On May 5, 2005, Terence Davison and James McCormick are remanded in custody, charged with murdering McCartney and attempting to murder Devine respectively. McCormick is originally from England. They are held in the republican wing of HM Prison Maghaberry. Roughly four months later the accused are released on bail, and in June 2006, the attempted murder charge against McCormick is dropped, leaving a charge of causing an affray. On June 27, 2008, Terence Davison is found not guilty of committing the murder. Two other men charged with affray are also cleared.

In November 2005, the McCartney sisters and Bridgeen Hagans, the former partner of McCartney, refuse to accept the Outstanding Achievement award at the Women of the Year Lunch, because it would mean their sharing a platform with Margaret Thatcher, whom they dislike.

In December 2005, the McCartney sisters meet with UK Prime Minister Tony Blair, and tell him they believe the murder had been ordered by a senior IRA member, and that Sinn Féin was still not doing all it could to help them.

On January 31, 2007, two years after the murder, and in line with the party’s new policy of supporting civil policing, Sinn Féin president Gerry Adams says that anyone with information about the murder should go to the police.

On May 5, 2015, an IRA man believed to have been involved in the death of McCartney, Gerard ‘Jock’ Davison, is shot dead. Early in the investigation the police rule out either a sectarian attack or the involvement of dissident republicans.
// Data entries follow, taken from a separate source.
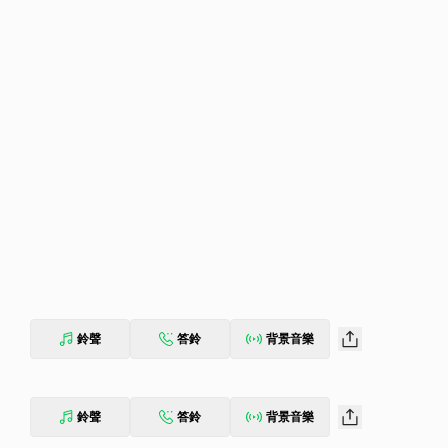
鈴聲
答鈴
背景音樂
鈴聲
答鈴
背景音樂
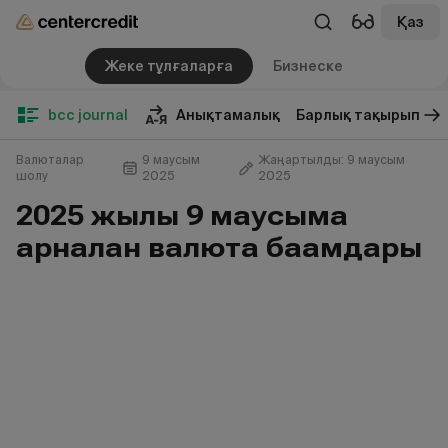
Қаз
Жеке тұлғаларға
Бизнеске
bcc journal
Анықтамалық
Барлық тақырып
Валюталар
9 маусым
Жаңартылды: 9 маусым
шолу
2025
2025
2025 жылғы 9 маусымға
арналған валюта бағамдары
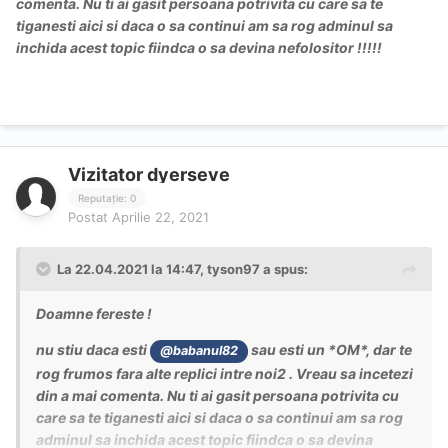
comenta. Nu ti ai gasit persoana potrivita cu care sa te
tiganesti aici si daca o sa continui am sa rog adminul sa
inchida acest topic fiindca o sa devina nefolositor !!!!!
Vizitator dyerseve
Reputație: 0
Postat
Aprilie 22, 2021
La 22.04.2021 la 14:47,
tyson97
a spus:
Doamne fereste !
nu stiu daca esti
sau esti un *OM*, dar te
@babanul82
rog frumos fara alte replici intre noi2 . Vreau sa incetezi
din a mai comenta. Nu ti ai gasit persoana potrivita cu
care sa te tiganesti aici si daca o sa continui am sa rog
adminul sa inchida acest topic fiindca o sa devina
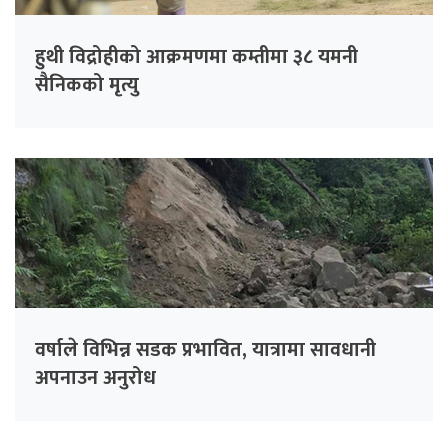
हुथी विद्रोहीको आक्रमणमा कम्तीमा ३८ यमनी
सैनिकको मृत्यु
वर्षाले विभिन्न सडक प्रभावित, यात्रामा सावधानी
अपनाउन अनुरोध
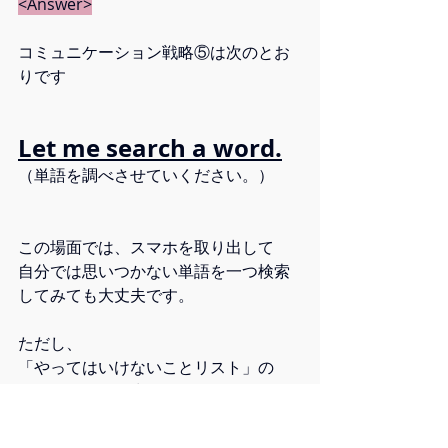
<Answer>
コミュニケーション戦略⑤は次のとお
りです
Let me search a word.
（単語を調べさせていください。）
この場面では、スマホを取り出して
自分では思いつかない単語を一つ検索
してみても大丈夫です。
ただし、
「やってはいけないことリスト」の
ルール 5 を思い出してください。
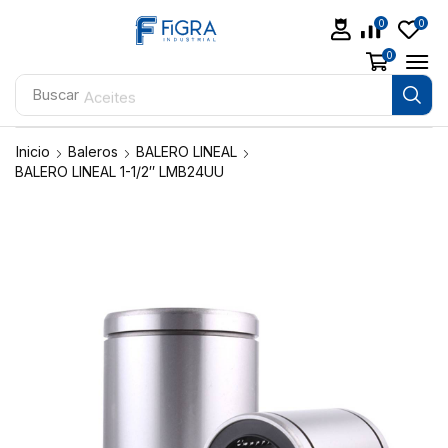
0
0
0
Buscar
Aceites
Inicio
Baleros
BALERO LINEAL
BALERO LINEAL 1-1/2″ LMB24UU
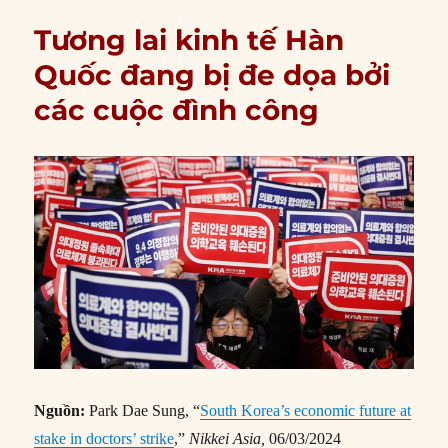
Tương lai kinh tế Hàn
Quốc đang bị đe dọa bởi
các cuộc đình công
Nguồn:
Park Dae Sung, “
South Korea’s economic future at
stake in doctors’ strike
,”
Nikkei Asia,
06/03/2024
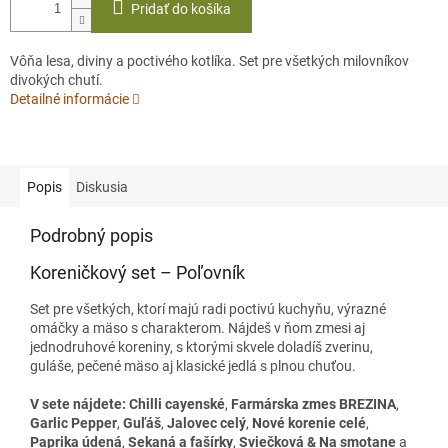
Pridať do košíka
Vôňa lesa, diviny a poctivého kotlíka. Set pre všetkých milovníkov
divokých chutí.
Detailné informácie
Popis
Diskusia
Podrobný popis
Koreničkový set – Poľovník
Set pre všetkých, ktorí majú radi poctivú kuchyňu, výrazné
omáčky a mäso s charakterom. Nájdeš v ňom zmesi aj
jednodruhové koreniny, s ktorými skvele doladíš zverinu,
guláše, pečené mäso aj klasické jedlá s plnou chuťou.
V sete nájdete:
Chilli cayenské
,
Farmárska zmes BREZINA
,
Garlic Pepper
,
Guľáš
,
Jalovec celý
,
Nové korenie celé
,
Paprika údená
,
Sekaná a fašírky
,
Sviečková & Na smotane
a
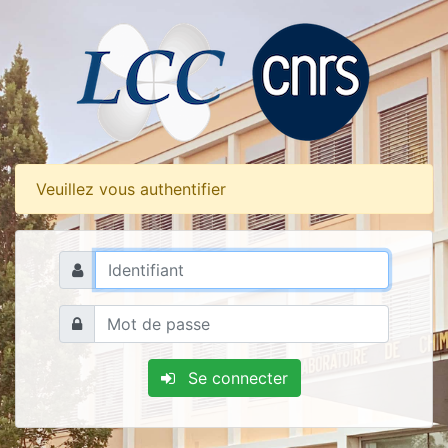
Veuillez vous authentifier
Se connecter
The McCartney family has lived in the Short Strand area of Belfast for five generations. However, some local people in the Short Strand area, which is a largely nationalist area, does not welcome their dispute with the IRA. A campaign of intimidation by republicans drives members of the family and McCartney’s former fiancée to relocate and also causes one member to close her business in the city centre. The last McCartney sister to leave the area, Paula, departs Short Strand on October 26, 2005.

The family remain in contact with the family of Joseph Rafferty of Dublin, who dies under similar circumstances on April 12, 2005.